Final de "Pacto de Sangre": Una tragedia chilena moderna

La historia cerró fiel a su espíritu crudo y transgresor de los límites de su propio género, sin descuidar la coherencia propia del drama televisivo.

Final de 'Pacto de Sangre': Una tragedia chilena moderna

Final de Pacto de Sangre. Foto:

Partió como una teleserie nocturna más, pero agarró vuelo y con el pasar de los capítulos se convirtió en un fenómeno de culto que, más allá de los avatares del rating, capturó la conversación y dio señas de que un género televisivo supuestamente agotado - el de la teleserie chilena, ahora majaderamente travestido en "súper serie"- sigue más vivo que nunca.

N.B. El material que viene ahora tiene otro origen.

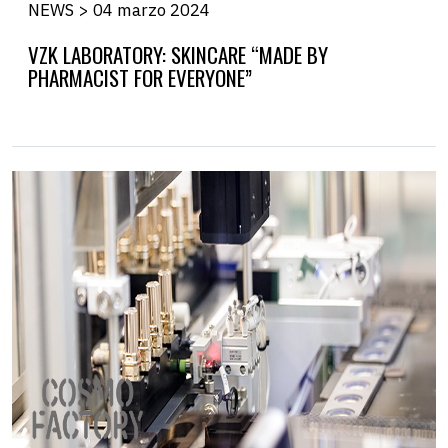
NEWS > 04 marzo 2024
VZK LABORATORY: SKINCARE “MADE BY
PHARMACIST FOR EVERYONE”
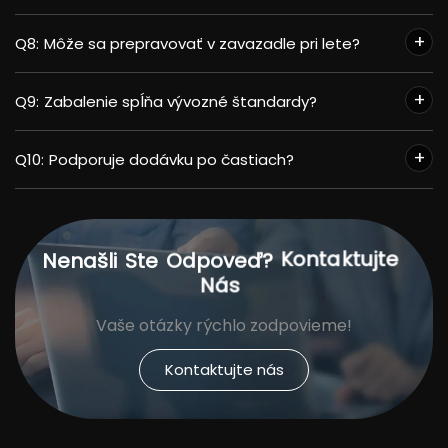
Q8:
Môže sa prepravovať v zavazadle pri lete?
Q9:
Zabalenie spĺňa vývozné štandardy?
Q10:
Podporuje dodávku po častiach?
Kontaktujte
Nenašli
Ste
Odpoveď?
Nás
Vaše otázky rýchlo zodpovieme!
Kontaktujte nás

Ya lo habían dicho sus creadores y elenco a modo de amenaza: Pacto de Sangre se parece al Chile de hoy. Y en el Chile de hoy la justicia es incompleta. Por eso, ya resuelto el castigo de la cárcel para Marco (Néstor Cantillana) y Raimundo (Pablo Cerda), y en un hábil retorno al lugar del crimen, su último capítulo terminó en torno a la piscina de la casa de Zapallar, escenario de la funesta despedida de soltero inicial.

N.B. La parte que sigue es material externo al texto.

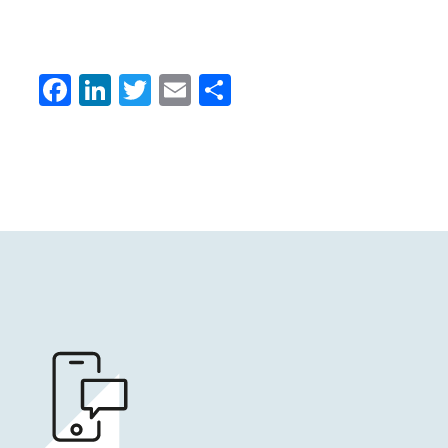
Facebook
LinkedIn
Twitter
Email
Condividi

Benjamín (Álvaro Espinoza) aparece después de enterarse, a través de la pequeña pero nada decorativa Clarita, de que Trinidad (Ignacia Baeza) está escapando de él. Con un enfrentamiento casi teatral entre el matrimonio, el gran villano, acorralado y dueño de su verdad hasta el final, asegura que todo lo hizo por desesperación y por cuidar a su familia.

La tensión aumenta al descubrir que Nacho (Rodrigo Walker) está escuchando la conversación, y es él quien, luego de un duro cara a cara, da por terminada una escena inusualmente larga –con un tono trágico que recordó a lo mejor del melodrama clásico- con la estocada mortal que hace caer al "señor Rojo" sobre la piscina, tal como a Daniela Solís, su primera víctima y objeto de deseo del verdugo-justiciero.

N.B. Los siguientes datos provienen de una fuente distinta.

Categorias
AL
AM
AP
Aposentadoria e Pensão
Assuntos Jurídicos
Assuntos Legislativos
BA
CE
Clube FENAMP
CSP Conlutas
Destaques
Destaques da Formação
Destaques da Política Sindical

Y es ahí cuando Trini, ya deshecha del problema que significaba su marido, se revela como la gran villana de la historia, dispuesta a todo por limpiar su nombre y el de su hijo. Le propone a Nacho ocultar el crimen –y el cuerpo- y seguir con sus vidas.

El plan termina con una compungida Trini asegurando por televisión que desconoce el paradero del desaparecido Benjamín y luego descansando con vista al mar, un Nacho saliendo de la casa de veraneo a divertirse con amigos – con un pretencioso y "memeable" zoom a sus lentes de sol, quizás, lo más extraño y desentonante del capítulo- y una pequeña Clarita, alejada de toda densidad adulta, regando las plantas aledañas a la piscina donde, entendemos, está enterrado el cuerpo de Benjamín. Un zoom al interior del agua en cuyo fondo aún permanece el zapato de Daniela, y el fin.

Un fin que también incluyó a un Feliciano (Álvaro Gómez) no solo reintegrado a la policía sino que ascendido, y una Maite (Blanca Lewin) lanzando su libro sobre el caso policial que circundó toda la teleserie e incluyendo una muy junguiana reflexión sobre las sombras y cómo nos construyen inseparablemente de nuestro lado más luminoso.

Extraña forma de justicia la de este último capítulo, en la que el hijo se vuelve héroe y verdugo al terminar con su padre, desplazando el eje del mal hacia la madre. Aunque sin historia de amor de por medio, (o acaso la gran historia de amor de esta teleserie, innegablemente una teleserie, fue siempre la de Daniela y Nacho), ¿no es esa acaso la esencia de los melodramas televisados?

Pacto de Sangre, admitámoslo, arrancó con personajes de molde y estructura -amigotes ABC1 carreteando y sus mujeres llorando en la casa y peleando por quién era más joven y bonita- que, gracias a la valentía de un equipo que, pareciera, se fue sacudiendo los miedos al mismo tiempo que sus personajes, dio forma a un ejercicio de televisión intenso, innovador y que, además, no dejó de enfrentarse a la tradición de la teleserie, experimentando con otras narrativas y sintonizando con generaciones de espectadores que, como nunca antes, demostraron que cambiaron y que están listos para más.